Assumptions and deviations

• Mixture model encoded as a binary covariate (MIX_PDI). Tsuji 2017’s NONMEM mixture model classifies each subject to one of two thrombocytopenia mechanisms (PDI or PDS) with a population probability FPOP_inhibit = 0.969. nlmixr2lib does not carry a mixture-model facility analogous to $MIXTURE, so the per-subject class assignment is exposed as a binary covariate MIX_PDI. For typical-value or single-mechanism simulation, set MIX_PDI = 1 (PDI) or 0 (PDS); for population-level mixture simulation, draw MIX_PDI ~ Bernoulli(0.969) per subject. The estimated class probability itself is recorded in the covariateData[[MIX_PDI]]$notes field and is not re-estimated here.

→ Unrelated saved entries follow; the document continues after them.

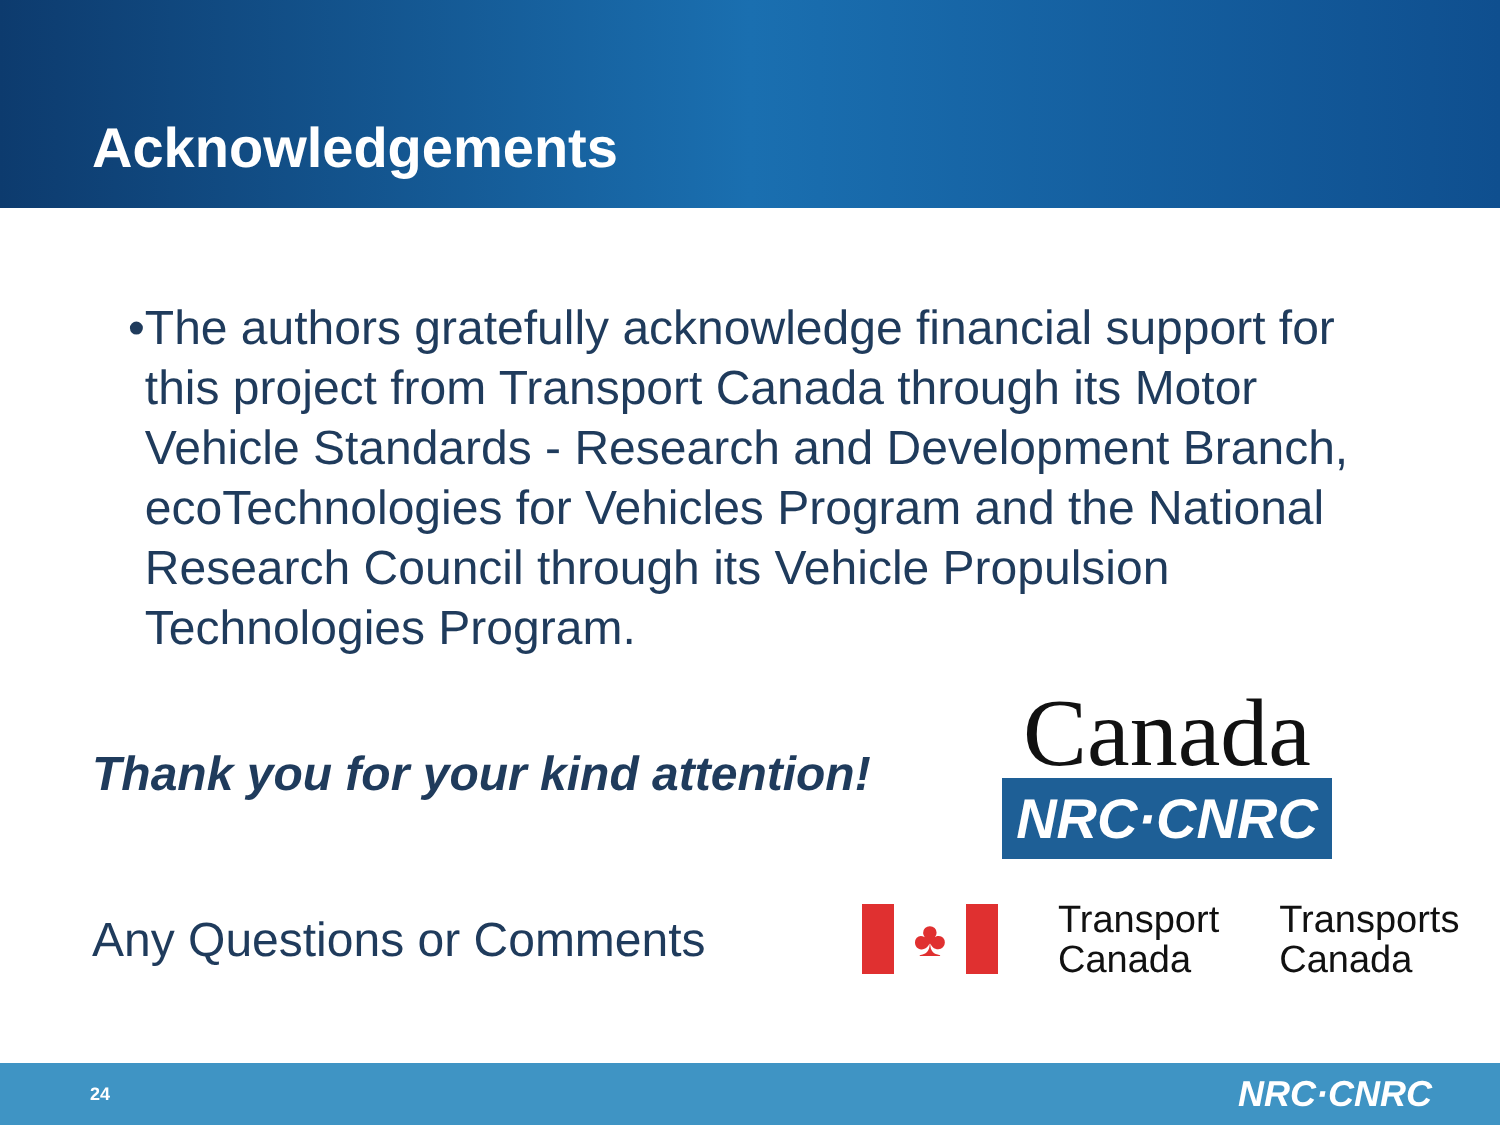Acknowledgements
• The authors gratefully acknowledge financial support for this project from Transport Canada through its Motor Vehicle Standards - Research and Development Branch, ecoTechnologies for Vehicles Program and the National Research Council through its Vehicle Propulsion Technologies Program.
Thank you for your kind attention!
Canada
NRC·CNRC
Any Questions or Comments
♣
Transport
Canada
Transports
Canada
24 NRC·CNRC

• One eta on composite CL, named to pair with lcl_nonren. Tsuji 2017 reports a single inter-individual variability term on the composite total CL ((CL_nonren + CL_renal x RF) x FAGE_CL x FSIZE_CL) rather than separate IIV on the renal and non-renal arms. To preserve that single-eta structure, the eta is applied as an outer multiplicative exp(etalcl_nonren) on the composite CL but is given the name etalcl_nonren so that checkModelConventions() finds a matching fixed-effect parameter. The eta is not specific to the non-renal arm; it acts on total CL.
• Multiplicative log-normal IIV on negative-valued gamma. The feedback exponent gamma_pd = -0.187 is negative on the linear scale. The reported BSV (0.307 = sqrt(NONMEM OMEGA)) is interpreted here as the SD on the log-eta scale of a multiplicative model gamma_i = gamma_pd x exp(eta), which preserves the sign across the population (90% interval -0.31 to -0.11). An additive eta on the linear scale (gamma_i = gamma_pd + eta) would let some subjects flip the feedback direction, which is not physiologically meaningful for the negative-gamma convention used by Tsuji, Sasaki and Boak.

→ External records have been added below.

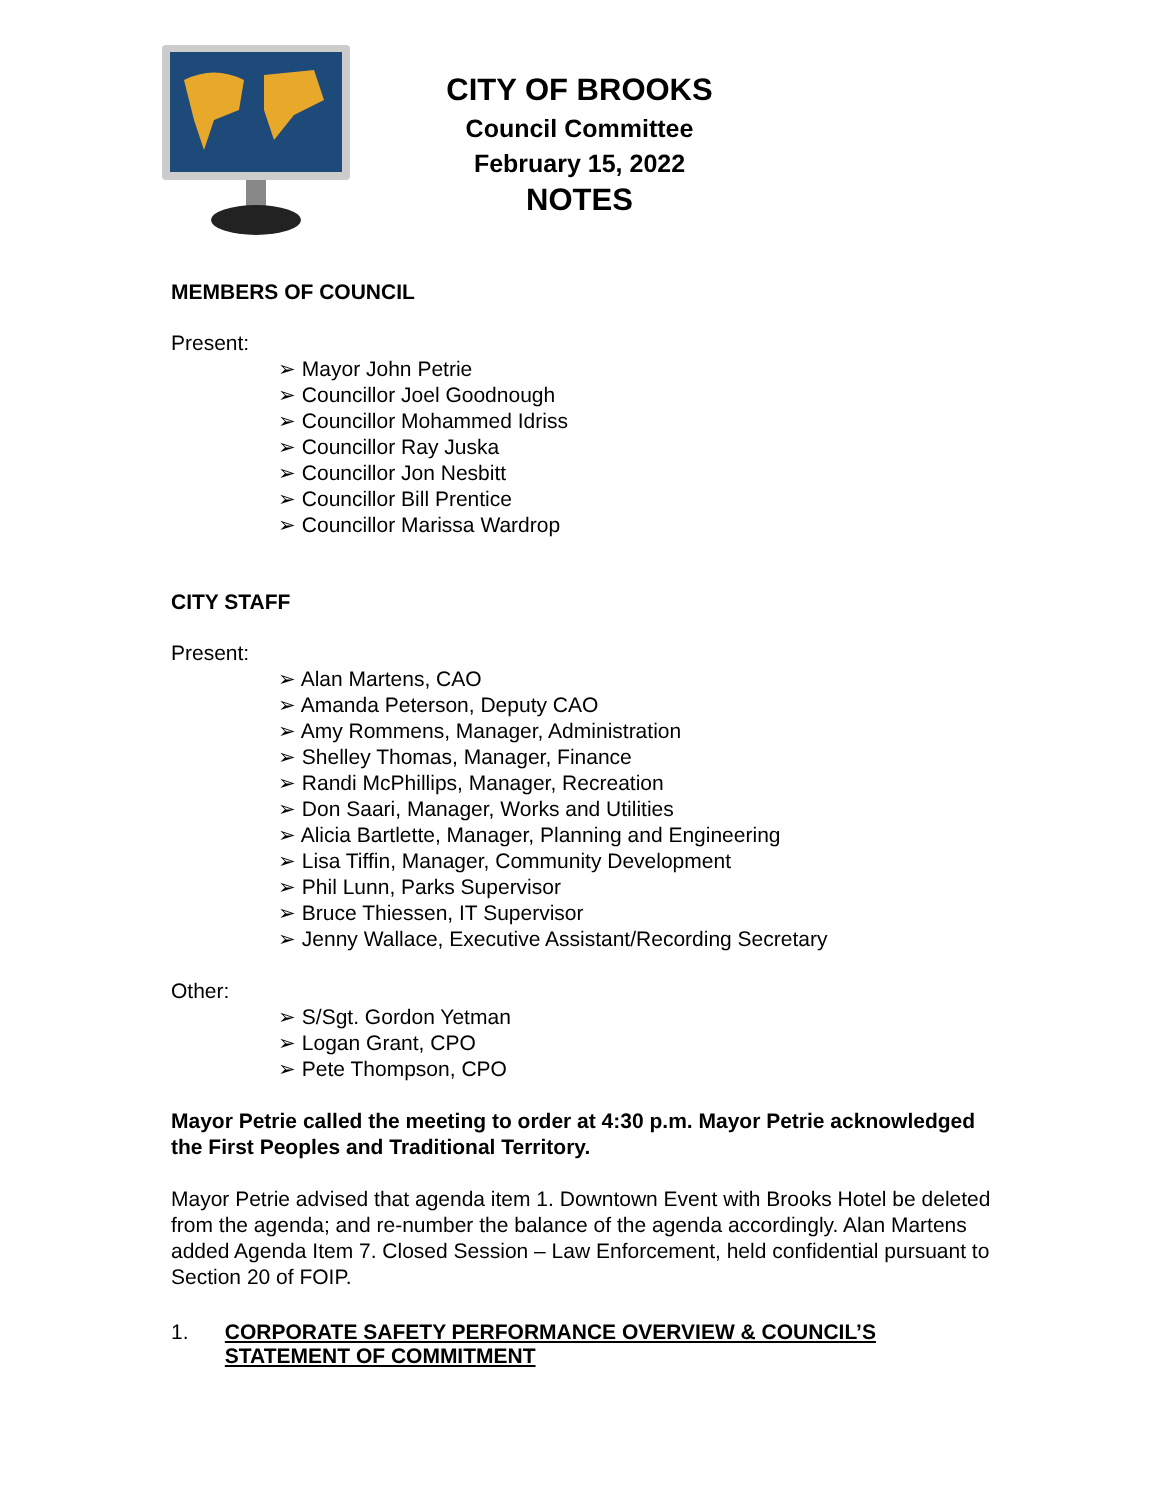CITY OF BROOKS
Council Committee
February 15, 2022
NOTES
MEMBERS OF COUNCIL
Present:
➢ Mayor John Petrie
➢ Councillor Joel Goodnough
➢ Councillor Mohammed Idriss
➢ Councillor Ray Juska
➢ Councillor Jon Nesbitt
➢ Councillor Bill Prentice
➢ Councillor Marissa Wardrop
CITY STAFF
Present:
➢ Alan Martens, CAO
➢ Amanda Peterson, Deputy CAO
➢ Amy Rommens, Manager, Administration
➢ Shelley Thomas, Manager, Finance
➢ Randi McPhillips, Manager, Recreation
➢ Don Saari, Manager, Works and Utilities
➢ Alicia Bartlette, Manager, Planning and Engineering
➢ Lisa Tiffin, Manager, Community Development
➢ Phil Lunn, Parks Supervisor
➢ Bruce Thiessen, IT Supervisor
➢ Jenny Wallace, Executive Assistant/Recording Secretary
Other:
➢ S/Sgt. Gordon Yetman
➢ Logan Grant, CPO
➢ Pete Thompson, CPO
Mayor Petrie called the meeting to order at 4:30 p.m. Mayor Petrie acknowledged the First Peoples and Traditional Territory.
Mayor Petrie advised that agenda item 1. Downtown Event with Brooks Hotel be deleted from the agenda; and re-number the balance of the agenda accordingly. Alan Martens added Agenda Item 7. Closed Session – Law Enforcement, held confidential pursuant to Section 20 of FOIP.
1. CORPORATE SAFETY PERFORMANCE OVERVIEW & COUNCIL’S STATEMENT OF COMMITMENT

• Feedback ratio orientation. The paper reports gamma with a negative sign and notes the absolute value (Discussion: “feedback parameter (gamma) with an absolute value … were 113 h, 0.187 and 206 000 ul-1”). The feedback factor used here, (circ / PLTZERO)^gamma, with negative gamma gives FBACK > 1 when platelet count drops below baseline, matching the intended compensatory feedback. Friberg 2002 uses the inverse ratio with positive gamma; the two are mathematically equivalent.
• Pediatric RF assignment. Four pediatric patients aged 1, 5, 8 and 13 years were assigned RF = 0.5 by the authors (Methods, paragraph after Equation 5). To reproduce that handling at simulation time, supply a CRCL value that yields RF = 0.5 for those subjects, e.g., CRCL = 50 x (WT / 70)^0.75.
• CrCl input convention. CRCL is carried as the raw Cockcroft-Gault value in mL/min (not BSA-normalized mL/min/1.73 m^2). The model internally allometric-standardizes to 70 kg before normalizing to the 100 mL/min/70 kg reference per Tsuji 2017 Methods Equation 5. This matches the precedent set by Jonckheere_2019_cefepime.R and Delattre_2010_amikacin.R for the same paper-reported quantity.
• Compartment naming follows the Friberg paclitaxel convention. The proliferating-platelet compartment uses the canonical precursor1 name, the three platelet maturation transit compartments use precursor2, precursor3 and precursor4, and the circulating-platelet compartment uses circ (matching Friberg_2002_paclitaxel.R). circ is not in the canonical compartment register, so checkModelConventions() reports one warning that is shared with the Friberg reference model and accepted on that basis.
• Observed-data NCA not reproduced. Tsuji 2017 does not report a raw observed-data NCA in either the main paper or the discussion. The PKNCA block above is an exercise of the simulated steady-state interval, not a cross-validation against published NCA numbers, so the table is exploratory rather than a fit-quality check.